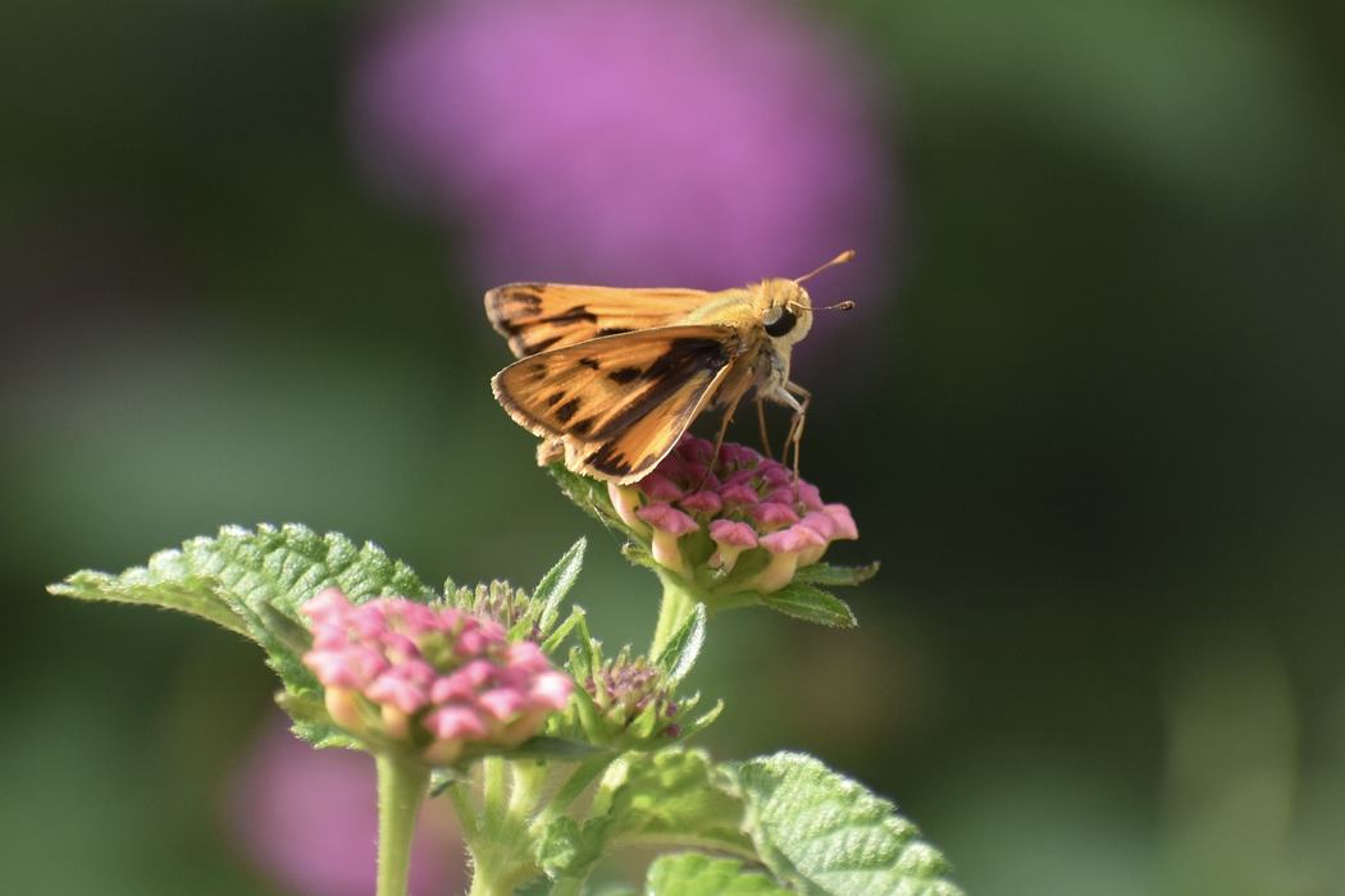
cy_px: 448
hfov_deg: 6.2
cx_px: 672
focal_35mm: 330
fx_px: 12328
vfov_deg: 4.2
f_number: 5.6
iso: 500
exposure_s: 1/1000
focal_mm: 220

[EXERCISE AIM]: Give again, exactly and with nothing added, the lines running from the one that contains "focal_35mm: 330" to the last line of the material.

[ANSWER SPACE]:
focal_35mm: 330
fx_px: 12328
vfov_deg: 4.2
f_number: 5.6
iso: 500
exposure_s: 1/1000
focal_mm: 220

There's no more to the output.